Located on the town’s historic seafront, it is notable not just for its very flavoursome pizzas, cooked in a wood-fired oven and using the best of Kent produce, but also for the many accolades it has received, including inclusion in the Guardian´s “top 10 budget restaurants.” This place boasts really  great tasting and authentic pizza served by a friendly staff, with good local beers and all in a relaxed and casual atmosphere (it’s small so booking is advisable).

It too sources locally wherever possible and also has a “special pizza”, proceeds from which go to a brain tumour cancer charity, an issue close to the heart of owner Lisa Richards. The importance of the area’s long and rich maritime history was recognised by King George IV when he awarded Ramsgate its harbour Royal status – a unique accolade in mainland Britain.

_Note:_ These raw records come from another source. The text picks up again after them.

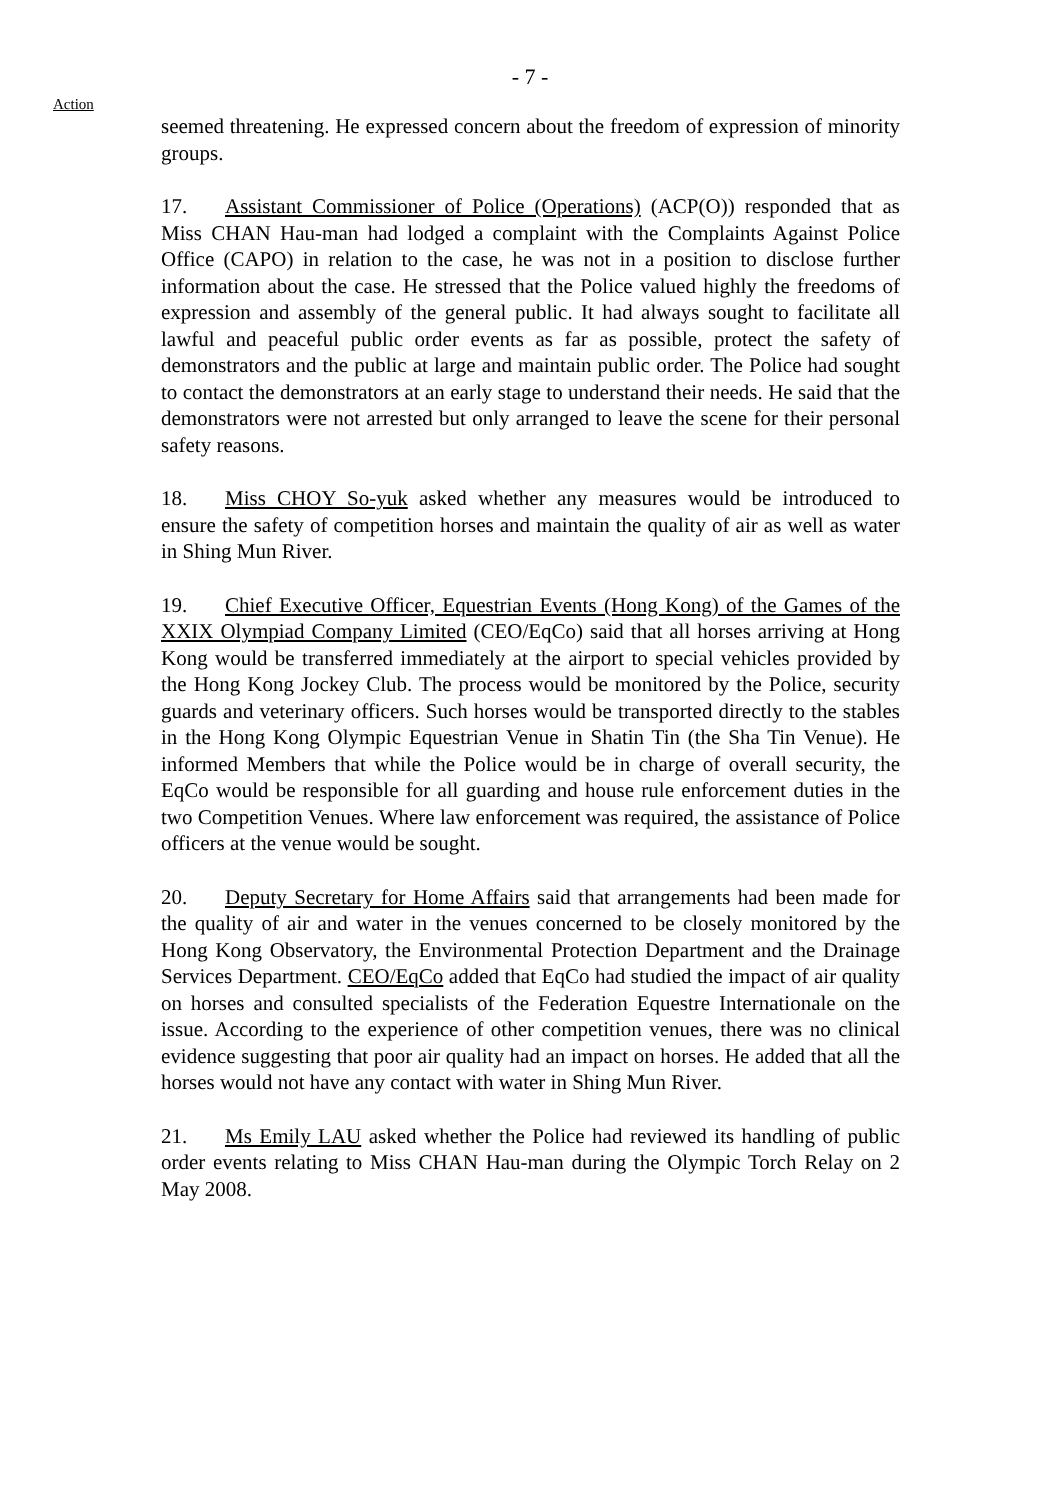- 7 -
Action
seemed threatening. He expressed concern about the freedom of expression of minority groups.
17. Assistant Commissioner of Police (Operations) (ACP(O)) responded that as Miss CHAN Hau-man had lodged a complaint with the Complaints Against Police Office (CAPO) in relation to the case, he was not in a position to disclose further information about the case. He stressed that the Police valued highly the freedoms of expression and assembly of the general public. It had always sought to facilitate all lawful and peaceful public order events as far as possible, protect the safety of demonstrators and the public at large and maintain public order. The Police had sought to contact the demonstrators at an early stage to understand their needs. He said that the demonstrators were not arrested but only arranged to leave the scene for their personal safety reasons.
18. Miss CHOY So-yuk asked whether any measures would be introduced to ensure the safety of competition horses and maintain the quality of air as well as water in Shing Mun River.
19. Chief Executive Officer, Equestrian Events (Hong Kong) of the Games of the XXIX Olympiad Company Limited (CEO/EqCo) said that all horses arriving at Hong Kong would be transferred immediately at the airport to special vehicles provided by the Hong Kong Jockey Club. The process would be monitored by the Police, security guards and veterinary officers. Such horses would be transported directly to the stables in the Hong Kong Olympic Equestrian Venue in Shatin Tin (the Sha Tin Venue). He informed Members that while the Police would be in charge of overall security, the EqCo would be responsible for all guarding and house rule enforcement duties in the two Competition Venues. Where law enforcement was required, the assistance of Police officers at the venue would be sought.
20. Deputy Secretary for Home Affairs said that arrangements had been made for the quality of air and water in the venues concerned to be closely monitored by the Hong Kong Observatory, the Environmental Protection Department and the Drainage Services Department. CEO/EqCo added that EqCo had studied the impact of air quality on horses and consulted specialists of the Federation Equestre Internationale on the issue. According to the experience of other competition venues, there was no clinical evidence suggesting that poor air quality had an impact on horses. He added that all the horses would not have any contact with water in Shing Mun River.
21. Ms Emily LAU asked whether the Police had reviewed its handling of public order events relating to Miss CHAN Hau-man during the Olympic Torch Relay on 2 May 2008.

But if you’re looking for a short winter break – or just to do a spot of sales shopping – the area is a great choice for lots of other reasons. Just down from Ramsgate, for instance, is Walmer Castle which commemorates some key political figures in the area’s history, including the Duke of Wellington who resided here after defeating Napoleon at the Battle of Waterloo.At the nearby Hornby visitor centre, you can relive the story of Britain’s best loved toys. It has some fascinating displays, featuring rare products from the Hornby, Scalextric, Airfix and Corgi archives.

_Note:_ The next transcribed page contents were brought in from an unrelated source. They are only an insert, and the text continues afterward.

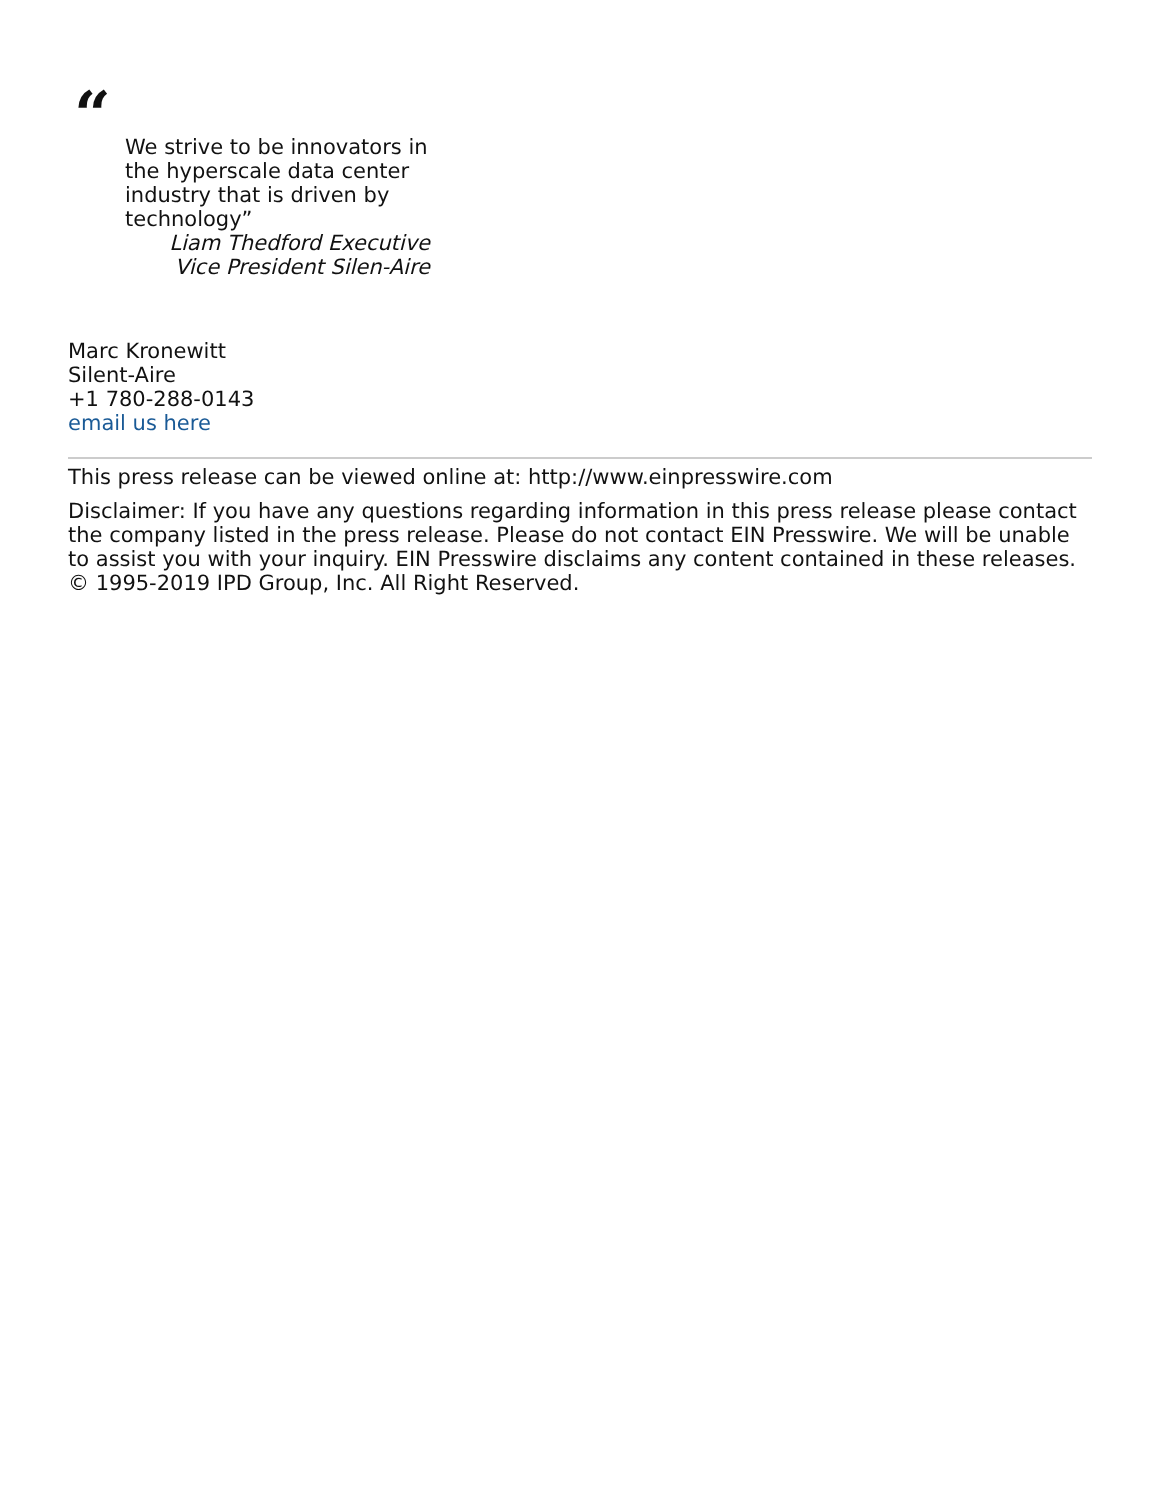“
We strive to be innovators in the hyperscale data center industry that is driven by technology”
Liam Thedford Executive Vice President Silen-Aire
Marc Kronewitt
Silent-Aire
+1 780-288-0143
email us here
This press release can be viewed online at: http://www.einpresswire.com
Disclaimer: If you have any questions regarding information in this press release please contact the company listed in the press release. Please do not contact EIN Presswire. We will be unable to assist you with your inquiry. EIN Presswire disclaims any content contained in these releases.
© 1995-2019 IPD Group, Inc. All Right Reserved.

For people travelling from Belgium, this part of the UK is the main point of entry to England and, especially for military-minded folk, 2019 is a particularly good time to visit. The coming year marks 80 years since the start of WWII, of which Thanet has a number of connections – Ramsgate Tunnels, the RAF Manston History Musuem and the Spitfire and Hurricane Memorial Museum and their Spitfire simulator.

Getting to Kent from Brussels and the rest of Belgium is relatively easy, with leading ferry operator DFDS by far the most popular choice for mainland Continental travellers. Northern Europe’s largest shipping and logistics company, DFDS is an award winner (the world’s leading ferry operator in the 2015 World Travel Awards) and has seen a huge rise in both passenger and freight traffic volumes on its Dover-Calais and Dover-Dunkirk routes.

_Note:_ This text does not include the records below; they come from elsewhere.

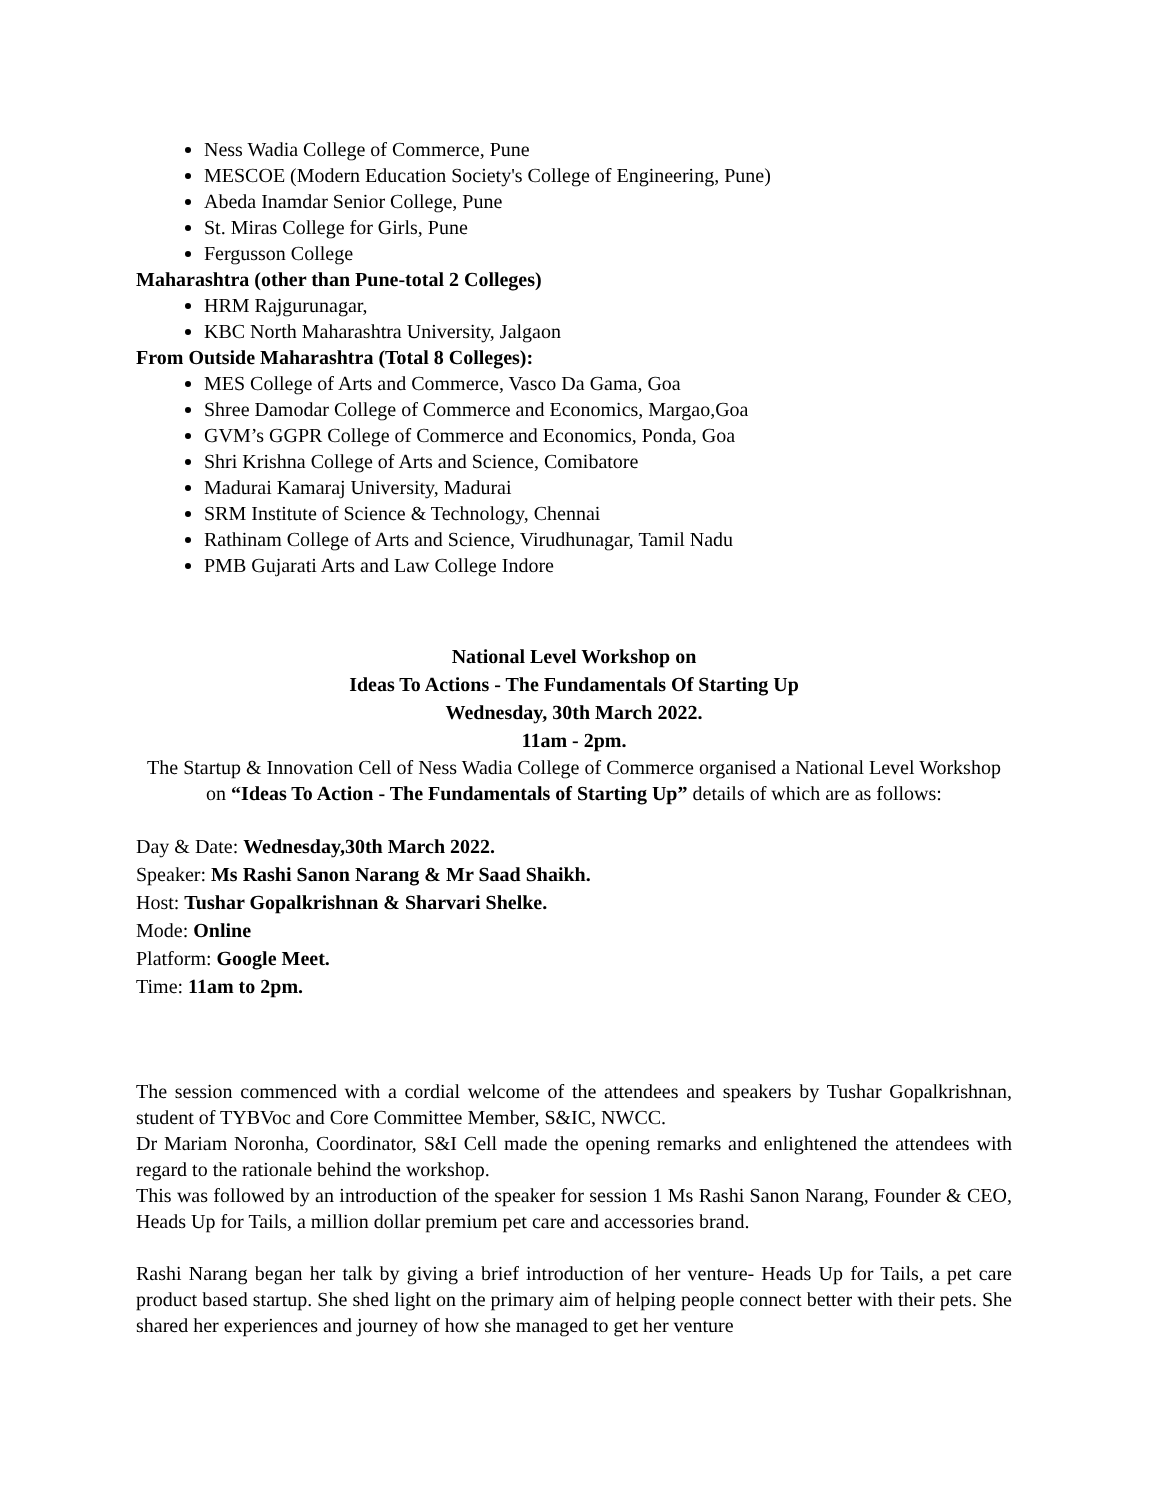Ness Wadia College of Commerce, Pune
MESCOE (Modern Education Society's College of Engineering, Pune)
Abeda Inamdar Senior College, Pune
St. Miras College for Girls, Pune
Fergusson College
Maharashtra (other than Pune-total 2 Colleges)
HRM Rajgurunagar,
KBC North Maharashtra University, Jalgaon
From Outside Maharashtra (Total 8 Colleges):
MES College of Arts and Commerce, Vasco Da Gama, Goa
Shree Damodar College of Commerce and Economics, Margao,Goa
GVM’s GGPR College of Commerce and Economics, Ponda, Goa
Shri Krishna College of Arts and Science, Comibatore
Madurai Kamaraj University, Madurai
SRM Institute of Science & Technology, Chennai
Rathinam College of Arts and Science, Virudhunagar, Tamil Nadu
PMB Gujarati Arts and Law College Indore
National Level Workshop on
Ideas To Actions - The Fundamentals Of Starting Up
Wednesday, 30th March 2022.
11am - 2pm.
The Startup & Innovation Cell of Ness Wadia College of Commerce organised a National Level Workshop on “Ideas To Action - The Fundamentals of Starting Up” details of which are as follows:
Day & Date: Wednesday,30th March 2022.
Speaker: Ms Rashi Sanon Narang & Mr Saad Shaikh.
Host: Tushar Gopalkrishnan & Sharvari Shelke.
Mode: Online
Platform: Google Meet.
Time: 11am to 2pm.
The session commenced with a cordial welcome of the attendees and speakers by Tushar Gopalkrishnan, student of TYBVoc and Core Committee Member, S&IC, NWCC.
Dr Mariam Noronha, Coordinator, S&I Cell made the opening remarks and enlightened the attendees with regard to the rationale behind the workshop.
This was followed by an introduction of the speaker for session 1 Ms Rashi Sanon Narang, Founder & CEO, Heads Up for Tails, a million dollar premium pet care and accessories brand.
Rashi Narang began her talk by giving a brief introduction of her venture- Heads Up for Tails, a pet care product based startup. She shed light on the primary aim of helping people connect better with their pets. She shared her experiences and journey of how she managed to get her venture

It now has a second ferry, the Côte des Flandres, on its Dover-Calais service which has increased its daily schedule of sailings between Dover and Calais to up to 30. When combined with DFDS’ three ferries on the Dover-Dunkirk route, the company now operates six ships in total on the Dover Strait, with up to 54 daily sailings to the two French ports. For a small extra charge you can upgrade to enjoy the delightful and peaceful on-board lounge and very useful priority boarding.

Back in 1821, King George IV was particularly impressed by Ramsgate harbour as well as the warm welcome and hospitality he received. Today, visitors are assured a similarly friendly welcome and, whatever prompts you to come, Ramsgate and Thanet won’t disappoint.